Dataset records
**********

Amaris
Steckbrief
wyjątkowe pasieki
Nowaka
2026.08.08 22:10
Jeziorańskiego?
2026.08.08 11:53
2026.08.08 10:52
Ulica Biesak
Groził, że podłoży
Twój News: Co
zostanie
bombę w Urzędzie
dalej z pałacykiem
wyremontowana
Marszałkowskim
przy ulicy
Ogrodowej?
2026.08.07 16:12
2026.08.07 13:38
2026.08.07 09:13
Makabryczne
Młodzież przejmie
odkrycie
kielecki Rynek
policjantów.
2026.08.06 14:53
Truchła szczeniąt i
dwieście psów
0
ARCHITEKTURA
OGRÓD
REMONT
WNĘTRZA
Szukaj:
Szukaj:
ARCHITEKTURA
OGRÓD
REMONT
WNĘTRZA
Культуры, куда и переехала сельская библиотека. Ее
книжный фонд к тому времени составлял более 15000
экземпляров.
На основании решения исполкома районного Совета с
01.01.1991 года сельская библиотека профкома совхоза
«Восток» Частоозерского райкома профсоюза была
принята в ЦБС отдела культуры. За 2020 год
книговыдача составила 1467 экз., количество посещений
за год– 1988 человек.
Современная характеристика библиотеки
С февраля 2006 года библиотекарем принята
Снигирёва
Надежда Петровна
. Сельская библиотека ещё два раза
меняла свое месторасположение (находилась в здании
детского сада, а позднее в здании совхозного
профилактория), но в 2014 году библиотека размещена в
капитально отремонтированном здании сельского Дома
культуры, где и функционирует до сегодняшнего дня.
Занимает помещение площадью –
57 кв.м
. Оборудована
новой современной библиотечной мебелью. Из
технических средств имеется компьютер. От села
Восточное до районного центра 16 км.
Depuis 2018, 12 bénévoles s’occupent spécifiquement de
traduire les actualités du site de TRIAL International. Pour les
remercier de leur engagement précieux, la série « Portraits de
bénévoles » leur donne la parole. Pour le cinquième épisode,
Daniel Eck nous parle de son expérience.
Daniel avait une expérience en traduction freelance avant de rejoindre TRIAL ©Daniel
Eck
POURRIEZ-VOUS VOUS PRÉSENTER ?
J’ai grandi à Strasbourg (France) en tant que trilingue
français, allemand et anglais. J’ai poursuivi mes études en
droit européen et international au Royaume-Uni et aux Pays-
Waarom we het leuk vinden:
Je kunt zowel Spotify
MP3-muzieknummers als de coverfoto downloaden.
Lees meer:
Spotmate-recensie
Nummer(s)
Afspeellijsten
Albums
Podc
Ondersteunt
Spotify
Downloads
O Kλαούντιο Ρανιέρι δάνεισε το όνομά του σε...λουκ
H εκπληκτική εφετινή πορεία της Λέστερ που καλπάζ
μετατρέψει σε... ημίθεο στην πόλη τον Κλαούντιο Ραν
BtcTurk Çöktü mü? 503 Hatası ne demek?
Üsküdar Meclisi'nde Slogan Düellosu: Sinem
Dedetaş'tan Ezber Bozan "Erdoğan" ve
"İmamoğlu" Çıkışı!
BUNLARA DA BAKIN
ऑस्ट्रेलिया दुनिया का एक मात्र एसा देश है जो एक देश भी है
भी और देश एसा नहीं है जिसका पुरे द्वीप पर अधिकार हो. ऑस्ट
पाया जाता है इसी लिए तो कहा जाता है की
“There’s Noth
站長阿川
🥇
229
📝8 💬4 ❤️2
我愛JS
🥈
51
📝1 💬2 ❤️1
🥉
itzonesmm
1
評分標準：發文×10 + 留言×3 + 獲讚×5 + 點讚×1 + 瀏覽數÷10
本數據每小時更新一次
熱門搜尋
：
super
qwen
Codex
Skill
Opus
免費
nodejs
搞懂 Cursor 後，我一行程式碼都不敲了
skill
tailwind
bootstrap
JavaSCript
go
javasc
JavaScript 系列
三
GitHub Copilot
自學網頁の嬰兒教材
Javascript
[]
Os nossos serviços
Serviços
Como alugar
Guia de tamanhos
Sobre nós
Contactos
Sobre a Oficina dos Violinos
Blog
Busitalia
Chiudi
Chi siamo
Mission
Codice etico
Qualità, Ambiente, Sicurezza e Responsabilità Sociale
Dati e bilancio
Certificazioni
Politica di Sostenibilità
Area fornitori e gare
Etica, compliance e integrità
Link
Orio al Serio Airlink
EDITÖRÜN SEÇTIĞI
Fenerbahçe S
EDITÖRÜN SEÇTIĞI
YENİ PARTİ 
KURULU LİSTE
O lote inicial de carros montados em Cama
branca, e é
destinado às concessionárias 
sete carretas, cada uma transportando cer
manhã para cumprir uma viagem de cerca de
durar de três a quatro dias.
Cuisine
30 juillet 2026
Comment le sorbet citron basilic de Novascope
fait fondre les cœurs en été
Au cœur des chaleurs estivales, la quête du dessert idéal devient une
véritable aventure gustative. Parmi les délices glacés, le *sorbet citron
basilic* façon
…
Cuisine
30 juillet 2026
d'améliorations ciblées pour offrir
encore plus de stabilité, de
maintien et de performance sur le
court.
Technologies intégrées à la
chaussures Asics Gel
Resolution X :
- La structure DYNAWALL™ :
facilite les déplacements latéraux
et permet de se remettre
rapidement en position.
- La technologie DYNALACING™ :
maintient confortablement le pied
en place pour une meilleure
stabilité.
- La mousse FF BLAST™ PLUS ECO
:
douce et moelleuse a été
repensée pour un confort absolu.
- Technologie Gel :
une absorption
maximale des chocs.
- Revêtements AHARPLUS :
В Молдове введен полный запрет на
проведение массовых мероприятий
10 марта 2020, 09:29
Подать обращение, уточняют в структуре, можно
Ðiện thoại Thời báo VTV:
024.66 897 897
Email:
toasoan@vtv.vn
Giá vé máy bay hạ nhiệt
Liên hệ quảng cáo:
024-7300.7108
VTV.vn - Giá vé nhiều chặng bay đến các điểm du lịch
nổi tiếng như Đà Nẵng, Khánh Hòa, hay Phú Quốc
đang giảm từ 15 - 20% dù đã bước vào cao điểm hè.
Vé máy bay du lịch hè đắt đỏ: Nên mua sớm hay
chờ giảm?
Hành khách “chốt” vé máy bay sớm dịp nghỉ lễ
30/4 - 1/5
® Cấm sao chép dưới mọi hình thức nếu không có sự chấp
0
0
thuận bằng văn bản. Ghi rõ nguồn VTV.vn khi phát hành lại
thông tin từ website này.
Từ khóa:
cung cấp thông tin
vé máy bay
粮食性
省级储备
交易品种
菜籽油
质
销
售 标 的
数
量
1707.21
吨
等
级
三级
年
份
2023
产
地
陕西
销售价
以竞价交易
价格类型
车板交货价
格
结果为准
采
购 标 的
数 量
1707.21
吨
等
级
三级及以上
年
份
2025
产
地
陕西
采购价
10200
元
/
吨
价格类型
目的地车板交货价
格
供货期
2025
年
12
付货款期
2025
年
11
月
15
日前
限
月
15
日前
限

**********

Description of the task: Repeat the data above word for word, starting with its first line and ending with the line that contains "На основании решения". Include both of those lines.

Reply:
Amaris
Steckbrief
wyjątkowe pasieki
Nowaka
2026.08.08 22:10
Jeziorańskiego?
2026.08.08 11:53
2026.08.08 10:52
Ulica Biesak
Groził, że podłoży
Twój News: Co
zostanie
bombę w Urzędzie
dalej z pałacykiem
wyremontowana
Marszałkowskim
przy ulicy
Ogrodowej?
2026.08.07 16:12
2026.08.07 13:38
2026.08.07 09:13
Makabryczne
Młodzież przejmie
odkrycie
kielecki Rynek
policjantów.
2026.08.06 14:53
Truchła szczeniąt i
dwieście psów
0
ARCHITEKTURA
OGRÓD
REMONT
WNĘTRZA
Szukaj:
Szukaj:
ARCHITEKTURA
OGRÓD
REMONT
WNĘTRZA
Культуры, куда и переехала сельская библиотека. Ее
книжный фонд к тому времени составлял более 15000
экземпляров.
На основании решения исполкома районного Совета с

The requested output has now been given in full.